What the investor wants
The refinery investor would like to take their capital to a destination where it is going to gain significant value. Sadly, conditions in some countries have deterred investment in downstream industries. Instead, the following conditions are ideal for a refining business to thrive.
The investor wants the following assurances that the Government will offer investor confidence in the country and support the project:
- support the application of international market prices
- honour commitment to any subsidy payments (on time)
- create an “enabling” environment – playing by the rules with a clear fiscal and political vision beyond the lifetime of the current parliament.
- Viable domestic market
The refinery investor seeks an inland market and logistical infrastructure, limited lower value exports, regular domestic product purchasing, petrochemical integration and ‘molecule management’ capability (maximising value), and little product import competition, preferably alongside local crude of suitable quality for the refinery hardware.
- A predictable road map
A clear and certain-to-be-enforced government road map on fuel quality evolution (including fuel quality for shipping) is essential to gain banker support.
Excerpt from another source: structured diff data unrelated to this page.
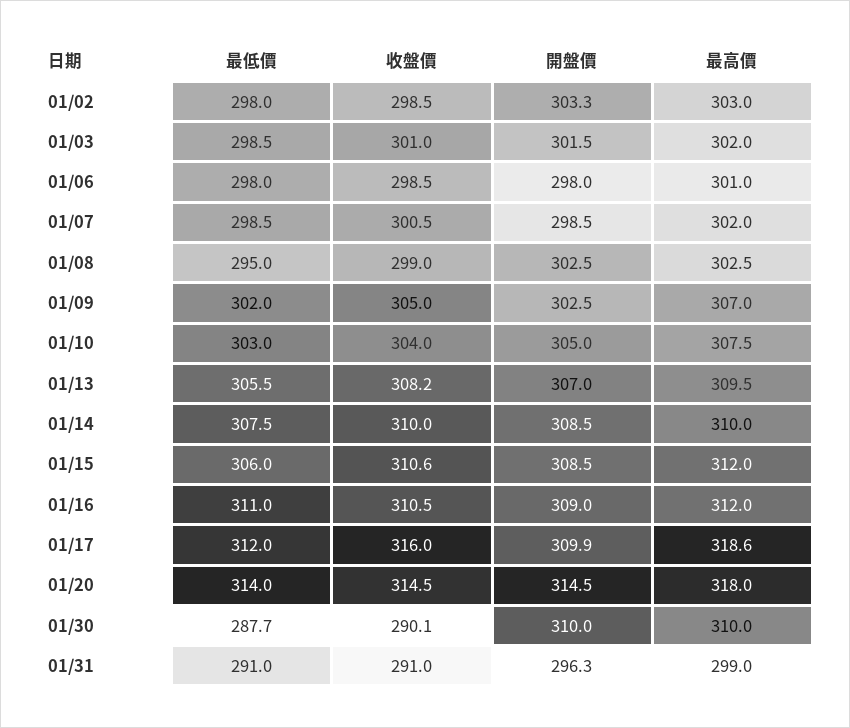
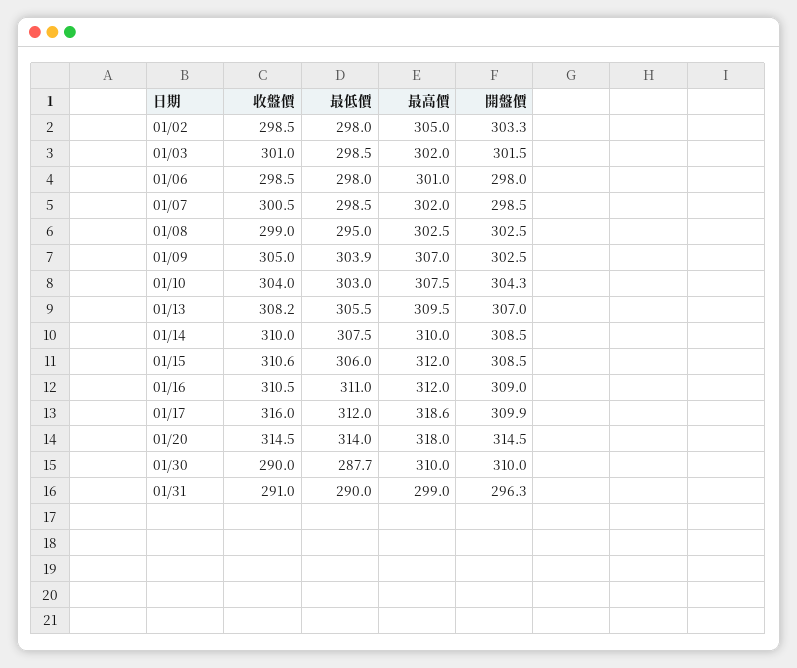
  {
    "最低價": {
      "01/02": 298,
      "01/03": 298.5,
      "01/06": 298,
      "01/07": 298.5,
      "01/08": 295,
-     "01/09": 302,
+     "01/09": 303.9,
      "01/10": 303,
      "01/13": 305.5,
      "01/14": 307.5,
      "01/15": 306,
      "01/16": 311,
      "01/17": 312,
      "01/20": 314,
      "01/30": 287.7,
-     "01/31": 291
+     "01/31": 290
    },
    "收盤價": {
      "01/02": 298.5,
      "01/03": 301,
      "01/06": 298.5,
      "01/07": 300.5,
      "01/08": 299,
      "01/09": 305,
      "01/10": 304,
      "01/13": 308.2,
      "01/14": 310,
      "01/15": 310.6,
      "01/16": 310.5,
      "01/17": 316,
      "01/20": 314.5,
-     "01/30": 290.1,
+     "01/30": 290,
      "01/31": 291
    },
    "開盤價": {
      "01/02": 303.3,
      "01/03": 301.5,
      "01/06": 298,
      "01/07": 298.5,
      "01/08": 302.5,
      "01/09": 302.5,
-     "01/10": 305,
+     "01/10": 304.3,
      "01/13": 307,
      "01/14": 308.5,
      "01/15": 308.5,
      "01/16": 309,
      "01/17": 309.9,
      "01/20": 314.5,
      "01/30": 310,
      "01/31": 296.3
    },
    "最高價": {
-     "01/02": 303,
+     "01/02": 305,
      "01/03": 302,
      "01/06": 301,
      "01/07": 302,
      "01/08": 302.5,
      "01/09": 307,
      "01/10": 307.5,
      "01/13": 309.5,
      "01/14": 310,
      "01/15": 312,
      "01/16": 312,
      "01/17": 318.6,
      "01/20": 318,
      "01/30": 310,
      "01/31": 299
    }
  }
More to the point, the following factors are essential for investment:
- The assurance that, preferably, international market prices (import price parity) will always apply;
- A robust view on the likely evolution of refining margins over the next 10-20 years and the demand expectations for each product in their target markets; and
- A forecast on the evolution of crude price differentials and lifetime of crude oil fields (if local crude).
Ray of hope
What can be considered as a positive development is the likelihood that the massive Dangote Refinery Project in Nigeria is going ahead. Once complete and fully operational, the world scale plant will be a ‘game-changer’ in West African product supply. Algeria and Egypt are also other countries where state oil companies have announced large refinery projects which seem to be moving ahead.
As there are more discussions on the benefits of a refinery system, for strategic reasons, over product imports, final decisions should be made prudently. This is because refining is a capital-intensive industry in a marketplace with volatile margins. It requires a high level of commercial and financial discipline from its shareholders and management to succeed and to gain the support of the world’s financiers.